Artificial Intelligence is colossally hyped these days, but the dirty little secret is that it still has a long, long way to go. Sure, A.I. systems have mastered an array of games, from chess and Go to “Jeopardy” and poker, but the technology continues to struggle in the real world. Robots fall over while opening doors, prototype driverless cars frequently need human intervention, and nobody has yet designed a machine that can read reliably at the level of a sixth grader, let alone a college student. Computers that can educate themselves — a mark of true intelligence — remain a dream.
Even the trendy technique of “deep learning,” which uses artificial neural networks to discern complex statistical correlations in huge amounts of data, often comes up short. Some of the best image-recognition systems, for example, can successfully distinguish dog breeds, yet remain capable of major blunders, like mistaking a simple pattern of yellow and black stripes for a school bus. Such systems can neither comprehend what is going on in complex visual scenes (“Who is chasing whom and why?”) nor follow simple instructions (“Read this story and summarize what it means”).
Although the field of A.I. is exploding with microdiscoveries, progress toward the robustness and flexibility of human cognition remains elusive. Not long ago, for example, while sitting with me in a cafe, my 3-year-old daughter spontaneously realized that she could climb out of her chair in a new way: backward, by sliding through the gap between the back and the seat of the chair. My daughter had never seen anyone else disembark in quite this way; she invented it on her own — and without the benefit of trial and error, or the need for terabytes of labeled data.
Presumably, my daughter relied on an implicit theory of how her body moves, along with an implicit theory of physics — how one complex object travels through the aperture of another. I challenge any robot to do the same. A.I. systems tend to be passive vessels, dredging through data in search of statistical correlations; humans are active engines for discovering how things work.
To get computers to think like humans, we need a new A.I. paradigm, one that places “top down” and “bottom up” knowledge on equal footing. Bottom-up knowledge is the kind of raw information we get directly from our senses, like patterns of light falling on our retina. Top-down knowledge comprises cognitive models of the world and how it works.

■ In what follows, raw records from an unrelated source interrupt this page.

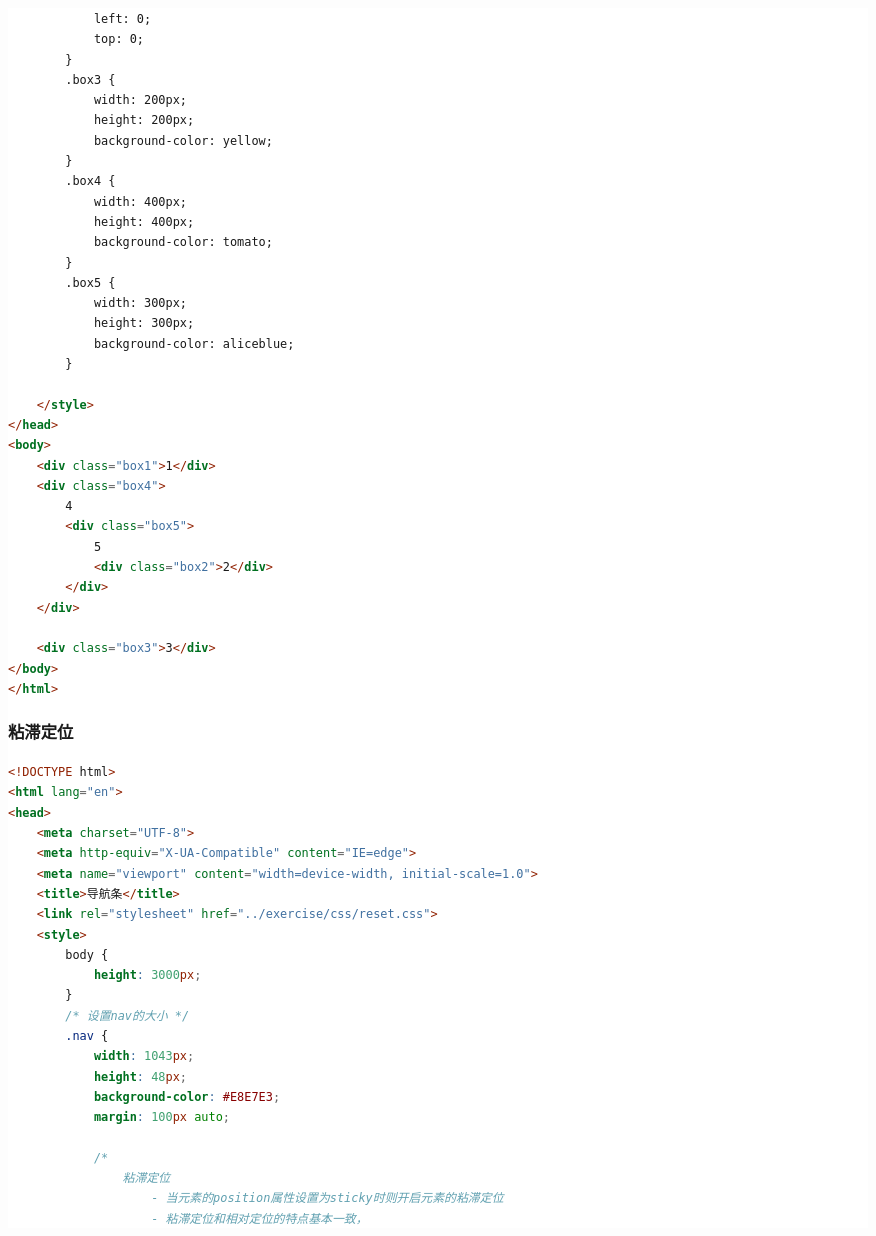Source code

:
 ```html
            left: 0;
            top: 0;
        }
        .box3 {
            width: 200px;
            height: 200px;
            background-color: yellow;
        }
        .box4 {
            width: 400px;
            height: 400px;
            background-color: tomato;
        }
        .box5 {
            width: 300px;
            height: 300px;
            background-color: aliceblue;
        }

    </style>
</head>
<body>
    <div class="box1">1</div>
    <div class="box4">
        4
        <div class="box5">
            5
            <div class="box2">2</div>
        </div>
    </div>
    
    <div class="box3">3</div>
</body>
</html>
```



### 粘滞定位

```html
<!DOCTYPE html>
<html lang="en">
<head>
    <meta charset="UTF-8">
    <meta http-equiv="X-UA-Compatible" content="IE=edge">
    <meta name="viewport" content="width=device-width, initial-scale=1.0">
    <title>导航条</title>
    <link rel="stylesheet" href="../exercise/css/reset.css">
    <style>
        body {
            height: 3000px;
        }
        /* 设置nav的大小 */
        .nav {
            width: 1043px;
            height: 48px;
            background-color: #E8E7E3;
            margin: 100px auto; 

            /*
                粘滞定位
                    - 当元素的position属性设置为sticky时则开启元素的粘滞定位
                    - 粘滞定位和相对定位的特点基本一致，
```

Deep learning is very good at bottom-up knowledge, like discerning which patterns of pixels correspond to golden retrievers as opposed to Labradors. But it is no use when it comes to top-down knowledge. If my daughter sees her reflection in a bowl of water, she knows the image is illusory; she knows she is not actually in the bowl. To a deep-learning system, though, there is no difference between the reflection and the real thing, because the system lacks a theory of the world and how it works. Integrating that sort of knowledge of the world may be the next great hurdle in A.I., a prerequisite to grander projects like using A.I. to advance medicine and scientific understanding.
I fear, however, that neither of our two current approaches to funding A.I. research — small research labs in the academy and significantly larger labs in private industry — is poised to succeed. I say this as someone who has experience with both models, having worked on A.I. both as an academic researcher and as the founder of a start-up company, Geometric Intelligence, which was recently acquired by Uber.

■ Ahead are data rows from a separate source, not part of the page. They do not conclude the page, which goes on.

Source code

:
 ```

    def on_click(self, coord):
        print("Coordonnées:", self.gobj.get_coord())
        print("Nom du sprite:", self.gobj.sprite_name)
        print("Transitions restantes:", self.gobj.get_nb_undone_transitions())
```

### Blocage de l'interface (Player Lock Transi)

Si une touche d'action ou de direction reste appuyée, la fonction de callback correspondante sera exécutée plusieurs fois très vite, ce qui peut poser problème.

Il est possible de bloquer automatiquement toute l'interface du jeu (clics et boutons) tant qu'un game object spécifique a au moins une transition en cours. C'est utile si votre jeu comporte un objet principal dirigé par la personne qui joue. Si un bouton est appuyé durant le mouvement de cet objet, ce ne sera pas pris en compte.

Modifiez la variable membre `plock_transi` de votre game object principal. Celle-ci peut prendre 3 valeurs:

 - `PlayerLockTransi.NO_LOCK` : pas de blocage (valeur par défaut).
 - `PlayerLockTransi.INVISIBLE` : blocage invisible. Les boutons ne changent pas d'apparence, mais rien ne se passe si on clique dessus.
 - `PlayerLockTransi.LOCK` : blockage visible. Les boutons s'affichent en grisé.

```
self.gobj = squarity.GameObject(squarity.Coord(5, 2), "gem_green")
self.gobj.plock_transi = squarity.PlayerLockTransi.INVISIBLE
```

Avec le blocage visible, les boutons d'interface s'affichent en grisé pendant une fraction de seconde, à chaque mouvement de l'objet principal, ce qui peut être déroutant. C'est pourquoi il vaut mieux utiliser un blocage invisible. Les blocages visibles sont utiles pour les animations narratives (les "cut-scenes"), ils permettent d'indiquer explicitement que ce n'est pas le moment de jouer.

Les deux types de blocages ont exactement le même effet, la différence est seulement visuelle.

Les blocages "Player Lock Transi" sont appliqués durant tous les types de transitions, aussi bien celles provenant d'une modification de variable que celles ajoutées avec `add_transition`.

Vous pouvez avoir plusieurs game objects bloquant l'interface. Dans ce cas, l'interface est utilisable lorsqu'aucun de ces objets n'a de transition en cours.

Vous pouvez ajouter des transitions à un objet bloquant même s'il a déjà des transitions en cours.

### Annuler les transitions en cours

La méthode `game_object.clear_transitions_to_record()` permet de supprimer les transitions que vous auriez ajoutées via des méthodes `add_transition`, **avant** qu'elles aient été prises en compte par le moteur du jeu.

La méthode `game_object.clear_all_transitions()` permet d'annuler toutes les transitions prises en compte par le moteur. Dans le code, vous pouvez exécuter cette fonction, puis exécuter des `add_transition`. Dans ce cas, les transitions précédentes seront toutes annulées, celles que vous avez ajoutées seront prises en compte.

Academic labs are too small. Take the development of automated machine reading, which is a key to building any truly intelligent system. Too many separate components are needed for any one lab to tackle the problem. A full solution will incorporate advances in natural language processing (e.g., parsing sentences into words and phrases), knowledge representation (e.g., integrating the content of sentences with other sources of knowledge) and inference (reconstructing what is implied but not written). Each of those problems represents a lifetime of work for any single university lab.
Corporate labs like those of Google and Facebook have the resources to tackle big questions, but in a world of quarterly reports and bottom lines, they tend to concentrate on narrow problems like optimizing advertisement placement or automatically screening videos for offensive content. There is nothing wrong with such research, but it is unlikely to lead to major breakthroughs. Even Google Translate, which pulls off the neat trick of approximating translations by statistically associating sentences across languages, doesn’t understand a word of what it is translating.

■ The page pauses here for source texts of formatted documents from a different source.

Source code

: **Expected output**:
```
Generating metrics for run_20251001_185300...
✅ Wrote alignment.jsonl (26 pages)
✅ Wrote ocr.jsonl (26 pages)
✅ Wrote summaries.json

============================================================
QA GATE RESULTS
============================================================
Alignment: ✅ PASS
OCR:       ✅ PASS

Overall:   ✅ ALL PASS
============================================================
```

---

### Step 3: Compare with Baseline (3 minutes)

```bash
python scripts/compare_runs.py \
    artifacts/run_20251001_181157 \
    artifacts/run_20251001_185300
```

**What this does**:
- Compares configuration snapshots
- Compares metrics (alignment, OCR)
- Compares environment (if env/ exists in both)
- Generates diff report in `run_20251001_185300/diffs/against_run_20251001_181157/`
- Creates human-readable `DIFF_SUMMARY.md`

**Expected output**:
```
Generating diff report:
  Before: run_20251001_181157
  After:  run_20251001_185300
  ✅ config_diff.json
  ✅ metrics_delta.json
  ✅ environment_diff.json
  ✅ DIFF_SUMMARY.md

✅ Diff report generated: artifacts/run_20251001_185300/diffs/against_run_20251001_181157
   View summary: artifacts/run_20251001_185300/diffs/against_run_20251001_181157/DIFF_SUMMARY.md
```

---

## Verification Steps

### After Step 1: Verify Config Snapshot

I look with envy at my peers in high-energy physics, and in particular at CERN, the European Organization for Nuclear Research, a huge, international collaboration, with thousands of scientists and billions of dollars of funding. They pursue ambitious, tightly defined projects (like using the Large Hadron Collider to discover the Higgs boson) and share their results with the world, rather than restricting them to a single country or corporation. Even the largest “open” efforts at A.I., like OpenAI, which has about 50 staff members and is sponsored in part by Elon Musk, is tiny by comparison.
An international A.I. mission focused on teaching machines to read could genuinely change the world for the better — the more so if it made A.I. a public good, rather than the property of a privileged few.
Gary Marcus is a professor of psychology and neural science at New York University.